» **Activity**:
Starting at the line where "right eye: (306, 307)" occurs, reproduce each line through the end of the entries below exactly. Omit every picture.

» **Keypoint text descriptions**:
○ ○ ○ ○

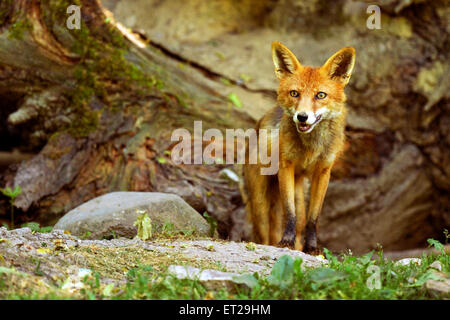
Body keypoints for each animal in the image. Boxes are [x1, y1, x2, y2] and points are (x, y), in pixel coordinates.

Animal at [243, 42, 356, 252]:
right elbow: (289, 213)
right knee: (265, 233)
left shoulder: (323, 172)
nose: (302, 117)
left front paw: (312, 248)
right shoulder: (286, 167)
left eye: (320, 95)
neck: (311, 148)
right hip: (260, 205)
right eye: (294, 93)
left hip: (299, 192)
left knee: (301, 222)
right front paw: (285, 241)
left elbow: (314, 218)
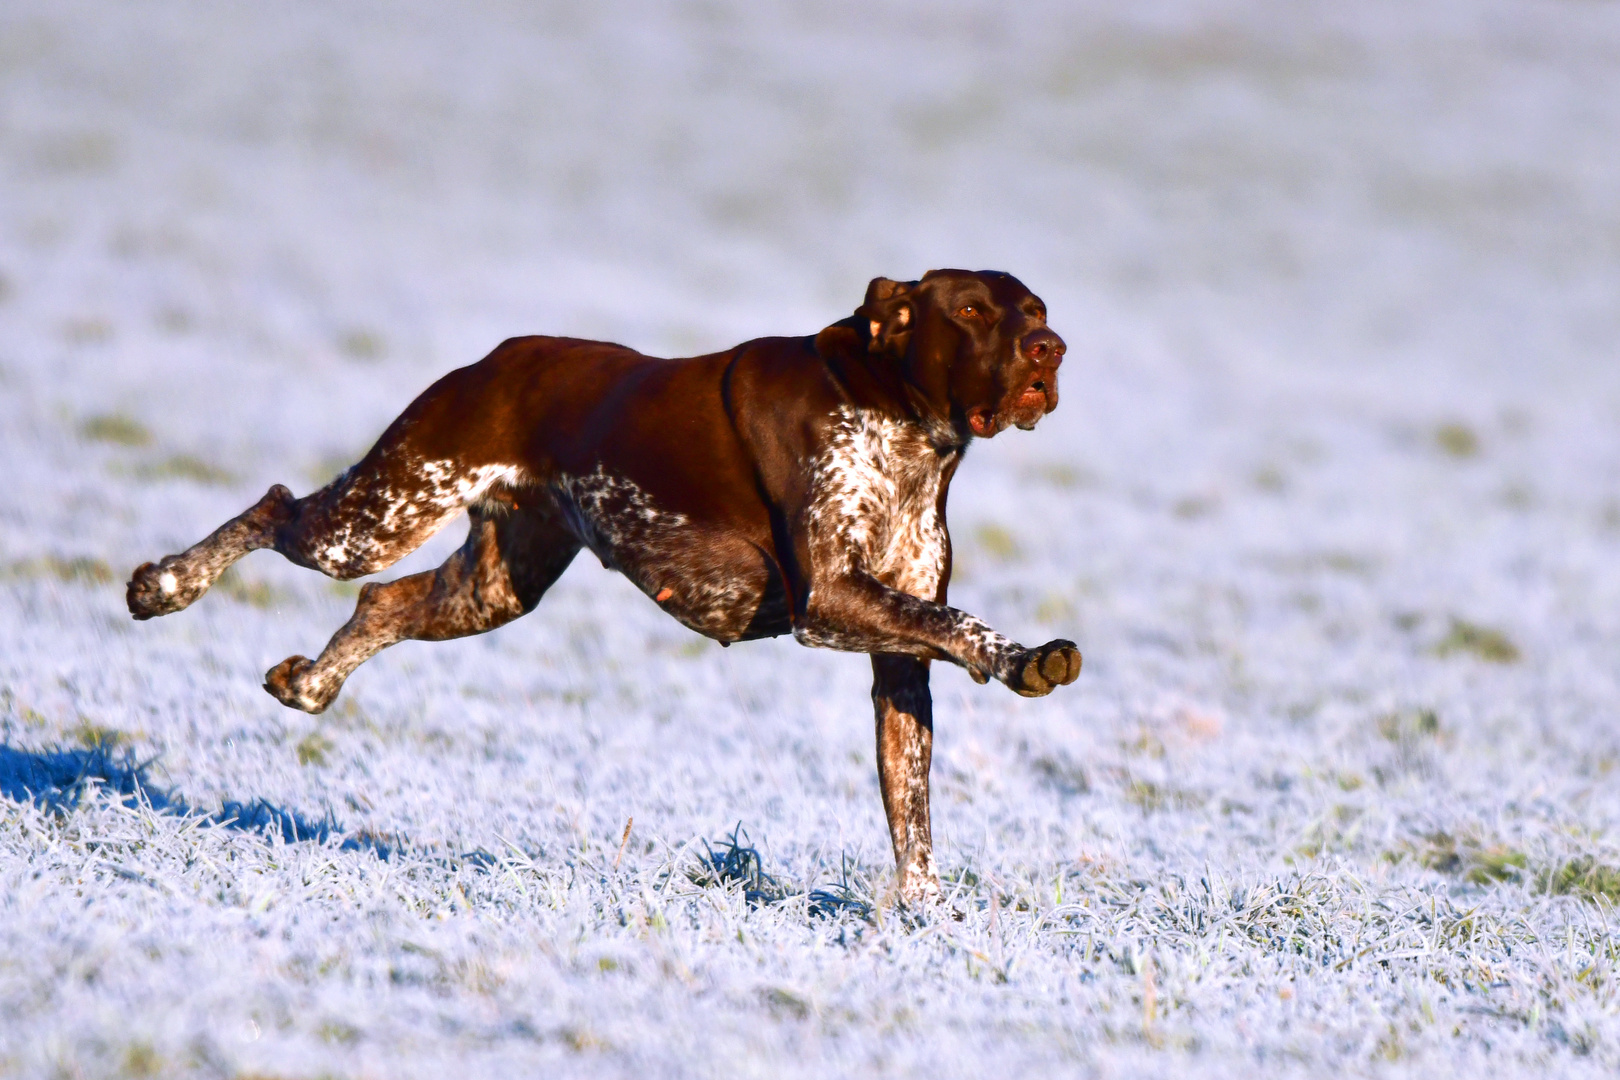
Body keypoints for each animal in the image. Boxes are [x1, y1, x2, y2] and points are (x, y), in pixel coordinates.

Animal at [126, 270, 1082, 906]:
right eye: (970, 311)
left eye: (1036, 312)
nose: (1051, 350)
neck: (903, 427)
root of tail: (497, 357)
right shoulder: (831, 604)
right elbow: (959, 624)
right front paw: (1023, 656)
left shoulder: (895, 666)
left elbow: (912, 819)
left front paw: (927, 925)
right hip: (376, 517)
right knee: (275, 507)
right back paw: (163, 585)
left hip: (492, 586)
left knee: (381, 604)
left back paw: (310, 683)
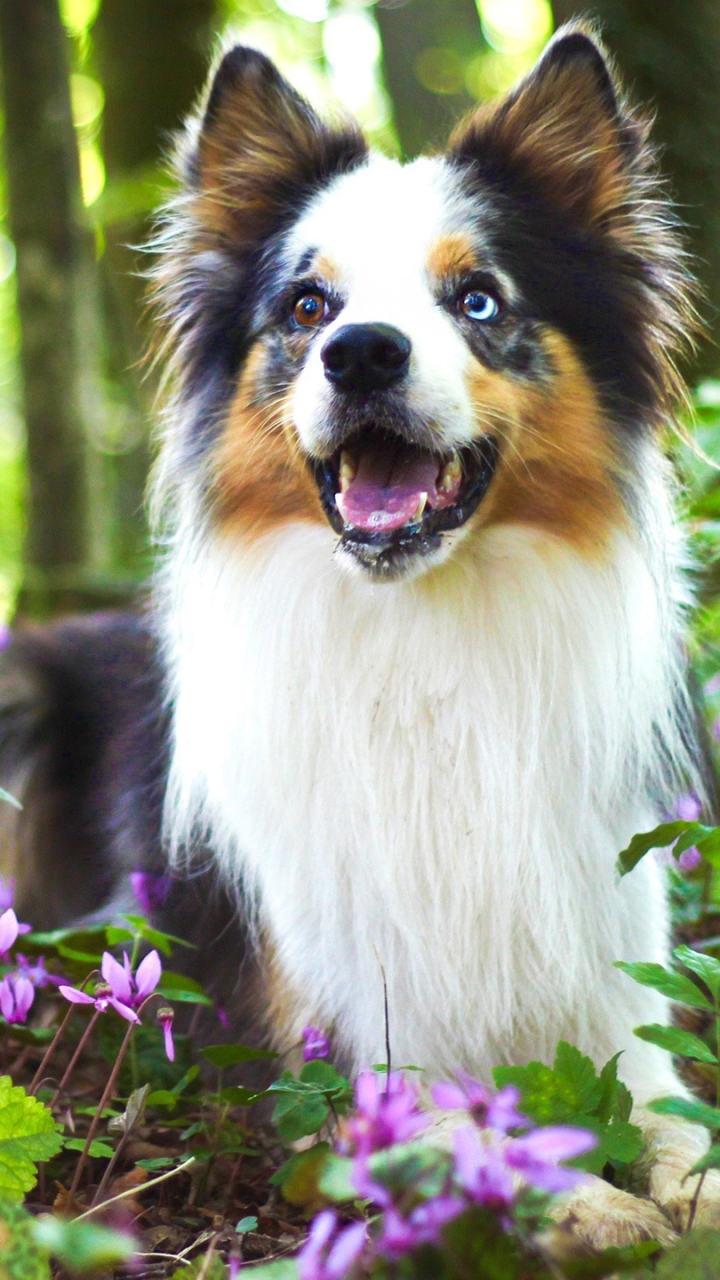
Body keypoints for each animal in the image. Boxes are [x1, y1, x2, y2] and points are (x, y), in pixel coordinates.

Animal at [1, 22, 717, 1249]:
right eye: (306, 307)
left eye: (477, 300)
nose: (363, 353)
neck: (424, 637)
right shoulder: (342, 1039)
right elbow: (474, 1133)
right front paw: (588, 1203)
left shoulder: (621, 993)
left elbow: (676, 1119)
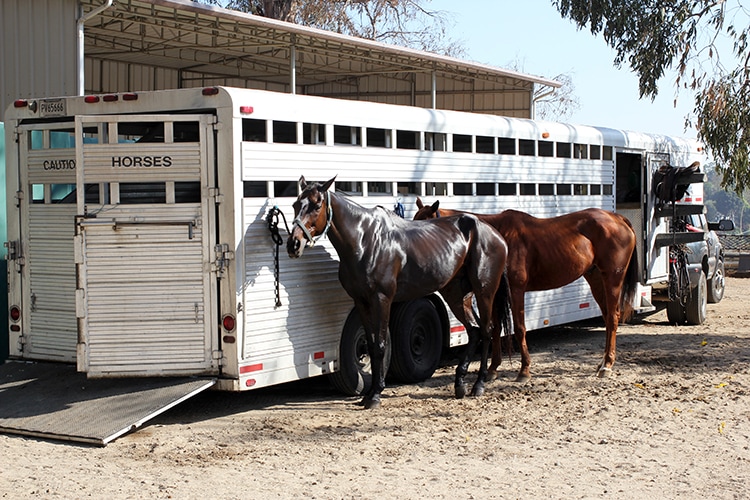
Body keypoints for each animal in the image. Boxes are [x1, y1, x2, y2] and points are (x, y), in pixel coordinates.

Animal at [284, 178, 516, 408]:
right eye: (295, 204)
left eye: (316, 205)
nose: (294, 244)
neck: (365, 240)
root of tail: (496, 234)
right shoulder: (361, 301)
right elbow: (370, 345)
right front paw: (368, 394)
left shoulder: (382, 299)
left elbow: (380, 345)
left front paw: (375, 395)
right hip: (457, 295)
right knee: (474, 330)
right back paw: (459, 383)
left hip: (484, 291)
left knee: (487, 330)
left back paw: (479, 384)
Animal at [414, 197, 636, 380]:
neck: (498, 237)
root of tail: (617, 218)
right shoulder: (496, 293)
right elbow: (496, 328)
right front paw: (493, 369)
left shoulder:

○ ○ ○ ○

» **Response box**:
right eye: (306, 307)
left eye: (477, 300)
nose: (363, 353)
neck: (424, 637)
right shoulder: (342, 1039)
right elbow: (474, 1133)
right front paw: (588, 1203)
left shoulder: (621, 993)
left elbow: (676, 1119)
Body keypoints for each animal in the image. Boxes are [x1, y1, x2, y2] and points are (x, y), in pixel coordinates.

Animal at [284, 178, 516, 408]:
right eye: (295, 204)
left eye: (316, 205)
nose: (294, 244)
neck: (365, 240)
root of tail: (496, 234)
right shoulder: (361, 301)
right elbow: (370, 345)
right front paw: (368, 394)
left shoulder: (382, 299)
left elbow: (380, 345)
left front paw: (375, 395)
right hip: (457, 295)
right knee: (474, 330)
right back paw: (459, 383)
left hip: (484, 291)
left knee: (487, 330)
left back paw: (479, 384)
Animal at [414, 197, 636, 380]:
neck: (498, 237)
root of tail: (617, 218)
right shoulder: (496, 293)
right elbow: (496, 328)
right front paw: (493, 369)
left shoulder:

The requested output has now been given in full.